How can I store images in a database in PostgreSQL?

I'm working on an application which will use a Linux back-end running PostgreSQL to serve up images to a Windows box with the front end written in C#.NET.I have a question.

We're storing upwards of 3000 images.This is not a web application, there will be two front-ends accessing the database at the same time.

Updating to 2012 when we see that image sizes and number of images are growing.

You can use blob for original image store at your table.Ivan doesn't have a problem with backing up blobs.There are additional supplied modules.

You can use a separate database for the original image store.I prefer bytea, but blob is the same.The best way to unify an image webservice is to separate the database.

For caching thumbnail images, use bytea.To avoid rendering problems, send the little images to the web-browser and reduce server processing.The width and height are essential to the cache.Check your needs and server configs, database caching is the easiest way to do it.It may be better to store thumbnail at file system.It can be stored at a separate database with no backups and serve many tables if you remember.There are also tests with bytea column in the manual.

The use of "dual solutions" is no longer being used.There are many advantages to using only a database.The tools for export/import/input/output are good.

The database has only bytea, not a default Oracle's BLOB.The input format is different from bytea, but the provided functions and operators are the same.

I am opening the answer for your changes and I have not changed the original text.For updates.Please help improve this text, the question is stable andIvans's answer has 19 votes.

Being a normal column means the value is read into memory when you fetch it.You can stream into stdout with blobs.Reducing the server memory footprint is aided by that.When you have a lot of mpix images.

There is no problem with backing up blobs.Large objects can be included into the backup with the "-b" option.

I would say the opposite.Unless you absolutely have to, don't store images on the file system.Being sure about your data consistency and having the data in one piece is a benefit.PostgreSQL is great in preserving consistency.

Reality is often too performance-demanding and pushes you to serve the files from the file system.I use the database as the "master" storage for binaries, with all the other relations consistently linked, in order to provide a file system-based caching mechanism for performance improvement.

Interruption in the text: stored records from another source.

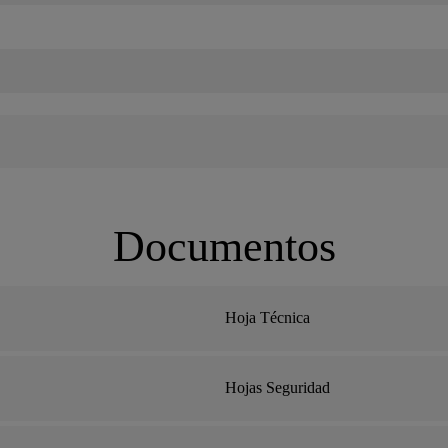
Documentos
Hoja Técnica
Hojas Seguridad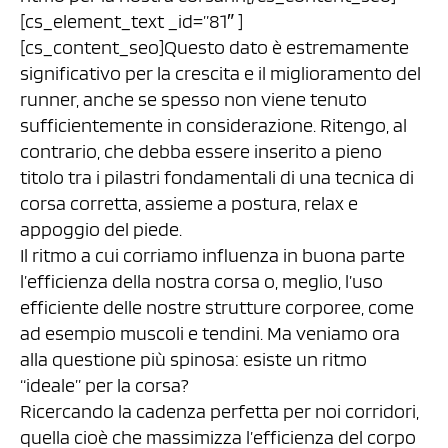
[cs_element_text _id=”81″ ]
[cs_content_seo]Questo dato è estremamente
significativo per la crescita e il miglioramento del
runner, anche se spesso non viene tenuto
sufficientemente in considerazione. Ritengo, al
contrario, che debba essere inserito a pieno
titolo tra i pilastri fondamentali di una tecnica di
corsa corretta, assieme a postura, relax e
appoggio del piede.
Il ritmo a cui corriamo influenza in buona parte
l’efficienza della nostra corsa o, meglio, l’uso
efficiente delle nostre strutture corporee, come
ad esempio muscoli e tendini. Ma veniamo ora
alla questione più spinosa: esiste un ritmo
“ideale” per la corsa?
Ricercando la cadenza perfetta per noi corridori,
quella cioè che massimizza l’efficienza del corpo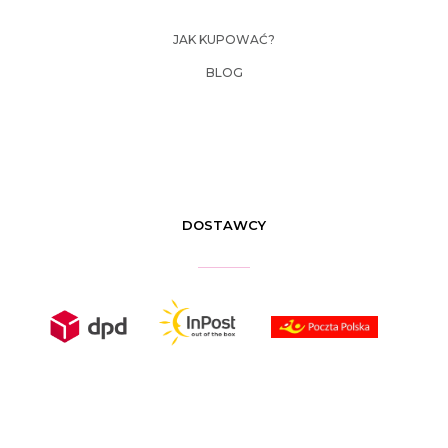
JAK KUPOWAĆ?
BLOG
DOSTAWCY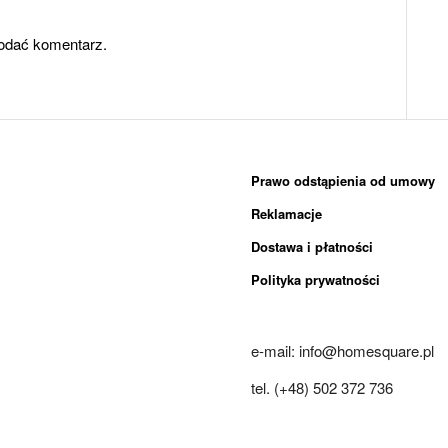
odać komentarz.
Prawo odstąpienia od umowy
Reklamacje
Dostawa i płatności
Polityka prywatności
e-mail: info@homesquare.pl
tel. (+48) 502 372 736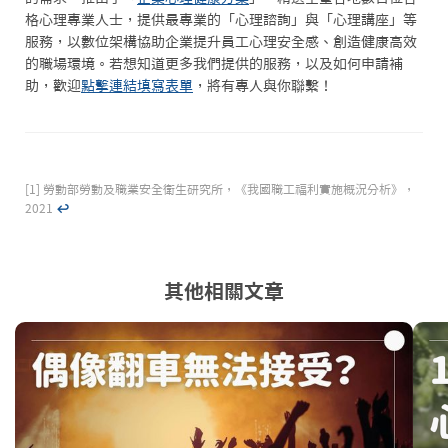
格心理專業人士，提供最專業的「心理諮詢」與「心理講座」等
服務，以數位架構協助企業提升員工心理安全感、創造健康高效
的職場環境。若想知道更多我們提供的服務，以及如何申請補
助，歡迎
點擊連結填寫表單
，將有專人與你聯繫！
勞動部勞動及職業安全衛生研究所，《我國職工福利實施概況分析》，
2021
↩︎
其他相關文章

I've used bytea columns in the past to store thousands of rows of images.It's pretty much impossible for blobs to have an advantage.In either case, you'll need to include the Metadata columns.

You can use the Foreign Data interface to store the files.It is possible to put the files in a GridFS.You can access it in Postgres by using https://github.com/EnterpriseDB/mongo_fdw.

Depending on what gives you more flexibility, you can access/read/write/backup it in Postrgres and MongoDB.

There are foreign data wrappers for file systems.

You can use this one as an example.

The advantage of the consistency is that you can use any file system you want and the webserver can serve them directly.

In 2008 the hard drives you would use to run a database were much more expensive than the disks you'd store files on.I advise readers to look at some of the other answers in this thread because there are better solutions for storing files that didn't exist 10 years ago.

Unless you absolutely have to, don't store images in the database.You can save the location of the file in the database if there isn't a shared file location.

It is possible to set up a webserver and store the web urls in a database.1.5 Gigs isn't a lot of space for a database to store large files.

Try it.I've used the LOB format for storing generated PDF documents, some of which were over 10 MB in size, and it worked great.

While base64 has an overhead of 33%, compression goes away.What is the space overhead of Base64?Your database will be bigger, but the packets you send to the client won't be.You don't have to serve up the images in a separate browser fetch because you can inline base64 in an img/> tag.Handling images as text makes it easier to send/receive json, which doesn't work very well.

Sometimes ORMs make it difficult to convert thebinary to text on the way in and out of the database.Just treat it like any other field, it can be simpler.